Erbaluce serves some of the best plates of food in Boston – eavesdrop on this candid chat we orchestrated earlier this year.
Chef Charles Draghi opened Boston’s acclaimed Erbaluce in 2008. His cooking is inspired by the uniquely flavorful cuisine of northern Italy’s Piedmont region, where his family is from. His partner, Joan Johnson, presides over the front of the house and the all-Italian wine list. MC Slim JB is a Boston-based food writer with over 350 published articles and is the restaurant critic for the Improper Bostonian. During a recent conversation, the restaurateurs and the critic discussed food and wine, reviews and social media, and those fucking Yelpers.
On customers’ reaction to Erbaluce’s unusual cuisine and wines
Charles Draghi: We have a roasted cauliflower dish on the menu. It’s roasted cauliflower with a fondue of Robiola cheese on top and a dressing made with a little anchovies, some capers, and roasted garlic. When people try it they say, ‘This is Italian?’ And I’m like, ‘Yeah, actually it is.”
MC Slim JB: I would expect a lot of Bostonians would be sort of puzzled or nonplussed when they come in and look at your menu.
Draghi: What’s funny is there are a lot of Italians who live in Boston. They get very disappointed in what [many locals] call “Italian food.” So we get a lot of Italians here. They look at the same dish that an American would look at and say ‘I’ve never heard of that before,’ but the Italians go, ‘Oh I know that dish.’ A good example in the winter time is Pizzoccheri—noodles kind of like pappardelle, but shorter, made from buckwheat. And they’re served with cabbage that’s braised with duck fat and white wine, and then some boiled potatoes. And then you grate Bitto cheese on top of that.
MC Slim JB: That’s almost Eastern European.
Draghi: Yeah it’s very Alpine, you know? Italians all over Italy know Pizzoccheri because it’s served in the skiing areas.
MC Slim JB: I’m always seeing something that’s quite unfamiliar to me every time I come in.
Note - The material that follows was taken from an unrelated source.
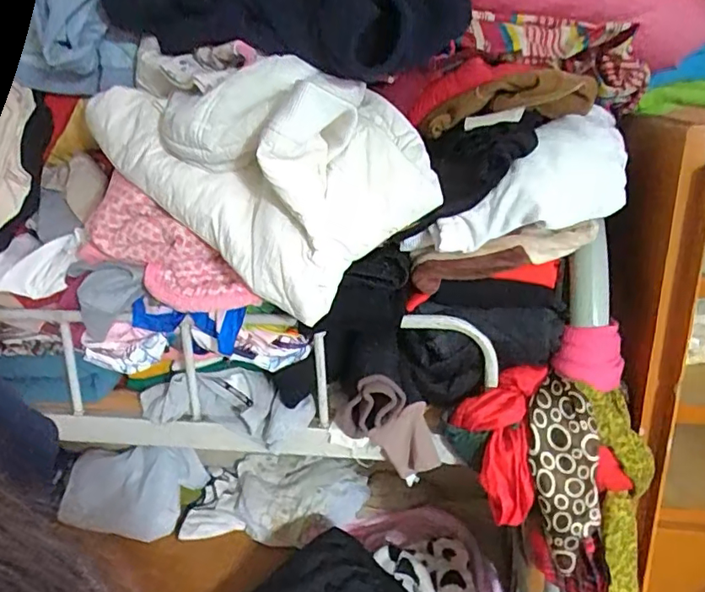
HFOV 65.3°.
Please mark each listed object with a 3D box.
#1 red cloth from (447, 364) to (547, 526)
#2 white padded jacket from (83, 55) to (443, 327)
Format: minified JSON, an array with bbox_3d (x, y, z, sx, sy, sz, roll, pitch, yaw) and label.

Which kind of brings me to the notion of what you’re doing with the wine list.
Joan Johnson: It’s fun to find those little obscure winemakers and wineries that make unusual things, and that’s what we try to find. I train the staff to ask people very closely what it is they like to drink. [If] someone says sauvignon blanc, I ask them if it’s California sauvignon blanc or if it’s a Sancerre. California wine drinkers can be tough, because there’s not really equivalent [wines on the menu]. But there are things you can give them they’ll like.
Draghi: The core of the list is from this area of northern Lombardy called Valtellina. There’s a wine from this region called Sforzato. Basically what they’re doing is [the] Amarone process using nebbiolo, which is one of the greatest grapes, and what you wind up with is a wine that is like an aged merlot crossed with a nuanced Amarone. It’s one of the best wines in Italy.
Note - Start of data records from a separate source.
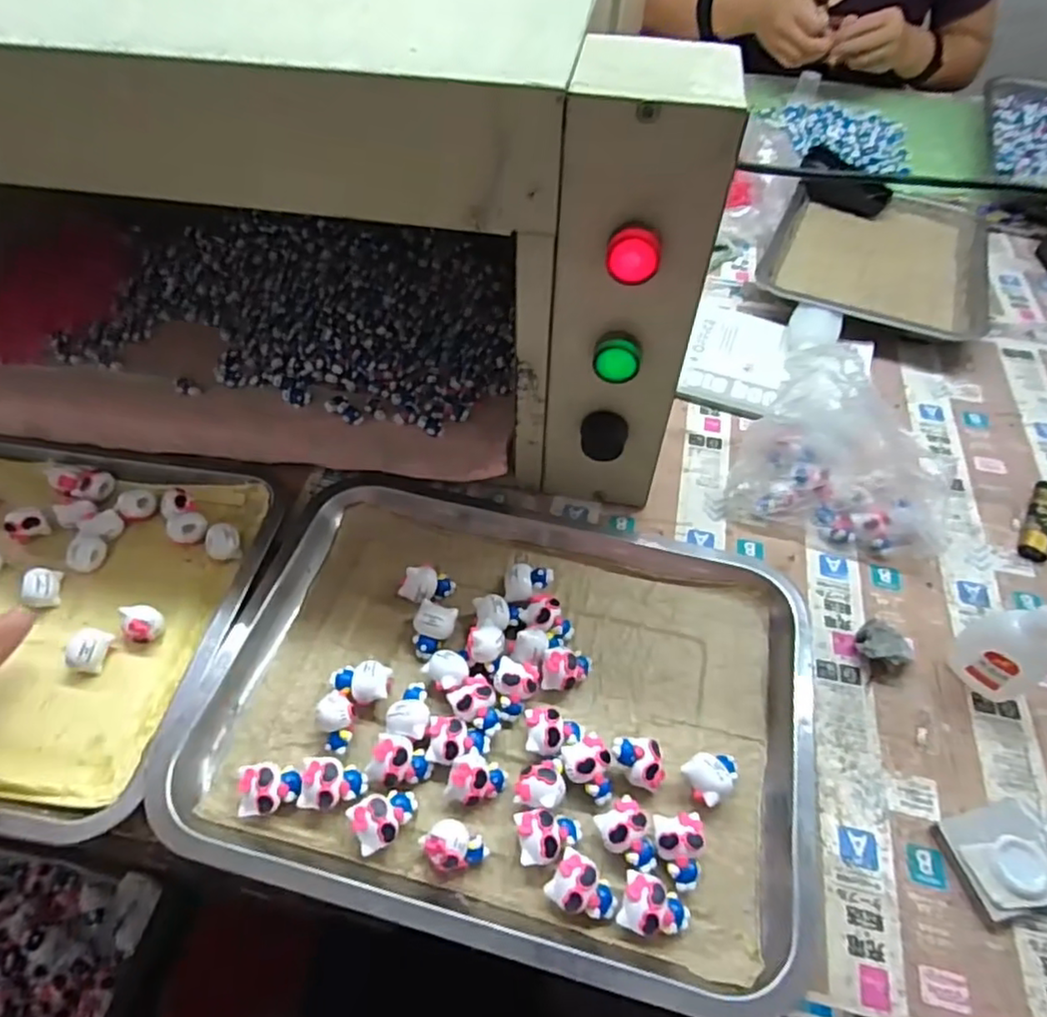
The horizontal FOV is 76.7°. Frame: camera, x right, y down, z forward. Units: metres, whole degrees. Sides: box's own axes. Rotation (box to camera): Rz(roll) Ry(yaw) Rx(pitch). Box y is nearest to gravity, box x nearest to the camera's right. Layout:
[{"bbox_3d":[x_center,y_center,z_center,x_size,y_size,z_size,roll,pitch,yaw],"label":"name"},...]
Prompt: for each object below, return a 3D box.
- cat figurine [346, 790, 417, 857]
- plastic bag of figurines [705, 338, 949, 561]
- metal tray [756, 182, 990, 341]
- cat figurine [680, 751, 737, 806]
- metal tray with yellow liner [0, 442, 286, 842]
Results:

On what restaurateurs think about Yelp
Draghi: It’s like when you have a busy night at the restaurant and you have two problem tables. You’ve had essentially four people that are causing a problem, but you’ve done 150 people who were great.
MC Slim JB: You can use the expression ‘fucking yelpers.’
Johnson: Yeah, fucking yelpers—Yelp is a very negative site. But also Yelp in particular blackmails you. They deny doing fake bad reviews, but they do them, and they admit doing fake good reviews for people who pay up.
Draghi: I think my interaction with them was something on the lines of, ‘You’re trying to extort me? I’m Italian. We fucking invented that.’
On professional reviews versus social media
Draghi: With professional reviewers we do pretty well. But it’s hard in the new-media age to try to figure out who’s got a reliable opinion. And then you have to take into account all the things like Facebook. If I put a dish [on Facebook], we get more customers coming in for it then I would [after] a positive review in a local magazine or something. The larger media, the conventional media with real professional food writers is more of a long-term thing. You may not see an impact immediately, but your name is out there.
Johnson: [MC Slim JB], when you are out and about in restaurants and you’re writing reviews, do you ever have a situation where it’s really awful and you decline to write something?
MC Slim JB: I have written some pretty harsh reviews, but that’s usually a failure of reconnaissance. I’d frankly much rather draw attention to places that I like than to steer people away from places that didn’t impress me. I figure that mediocre places or places that I think are not good … tend to go away by themselves. Or they serve a niche that probably doesn’t give a rat’s ass about my opinion anyway.